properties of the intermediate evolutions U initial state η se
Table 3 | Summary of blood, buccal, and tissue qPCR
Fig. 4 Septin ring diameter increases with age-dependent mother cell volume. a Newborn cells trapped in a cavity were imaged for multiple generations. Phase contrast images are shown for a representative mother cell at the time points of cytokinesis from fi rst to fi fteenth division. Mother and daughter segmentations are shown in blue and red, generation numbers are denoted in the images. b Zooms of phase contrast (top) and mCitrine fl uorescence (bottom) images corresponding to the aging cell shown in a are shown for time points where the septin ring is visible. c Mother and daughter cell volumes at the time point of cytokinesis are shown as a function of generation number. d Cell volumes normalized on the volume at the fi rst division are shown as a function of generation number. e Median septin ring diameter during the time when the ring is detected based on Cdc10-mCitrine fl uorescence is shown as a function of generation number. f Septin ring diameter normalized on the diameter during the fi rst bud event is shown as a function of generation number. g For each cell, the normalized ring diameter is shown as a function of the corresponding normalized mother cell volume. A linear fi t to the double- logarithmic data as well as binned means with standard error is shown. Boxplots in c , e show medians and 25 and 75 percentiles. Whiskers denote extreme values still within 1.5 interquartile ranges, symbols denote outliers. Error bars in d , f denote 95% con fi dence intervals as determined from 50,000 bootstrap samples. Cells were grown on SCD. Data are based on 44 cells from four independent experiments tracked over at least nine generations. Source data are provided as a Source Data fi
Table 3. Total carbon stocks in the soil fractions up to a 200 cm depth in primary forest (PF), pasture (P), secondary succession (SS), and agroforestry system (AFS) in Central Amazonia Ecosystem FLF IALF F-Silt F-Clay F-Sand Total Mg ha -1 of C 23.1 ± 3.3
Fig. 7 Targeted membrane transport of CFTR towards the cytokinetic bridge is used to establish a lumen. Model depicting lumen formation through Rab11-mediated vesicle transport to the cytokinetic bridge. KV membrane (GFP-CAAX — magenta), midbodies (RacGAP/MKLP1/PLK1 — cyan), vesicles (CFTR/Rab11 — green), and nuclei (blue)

* * * * * * * * *

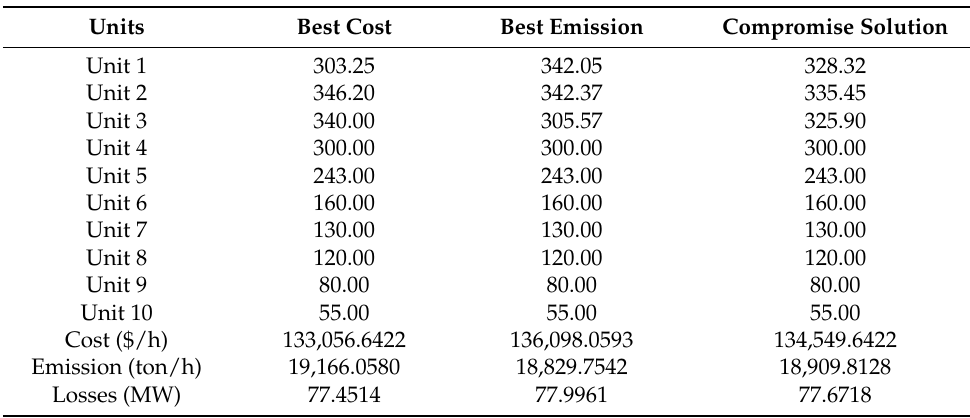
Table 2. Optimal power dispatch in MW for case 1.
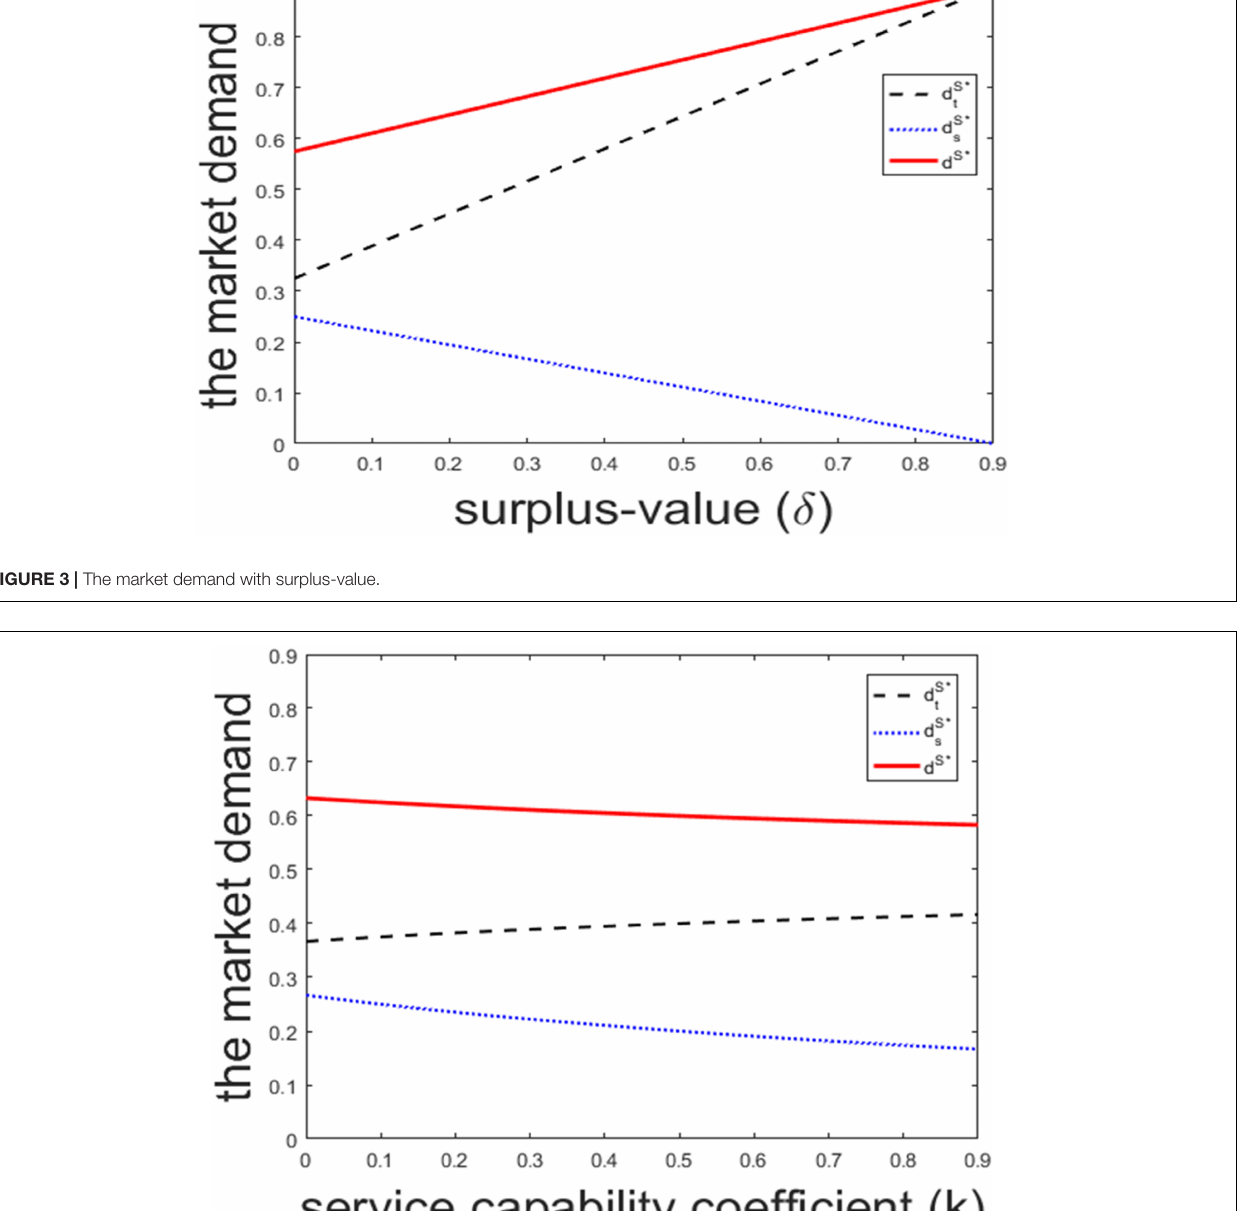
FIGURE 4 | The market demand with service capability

* * * * * * * * *

Find the word "Table" in the entries, then copy out every line that has it.

Table 3 | Summary of blood, buccal, and tissue qPCR
Table 3. Total carbon stocks in the soil fractions up to a 200 cm depth in primary forest (PF), pasture (P), secondary succession (SS), and agroforestry system (AFS) in Central Amazonia Ecosystem FLF IALF F-Silt F-Clay F-Sand Total Mg ha -1 of C 23.1 ± 3.3
Table 2. Optimal power dispatch in MW for case 1.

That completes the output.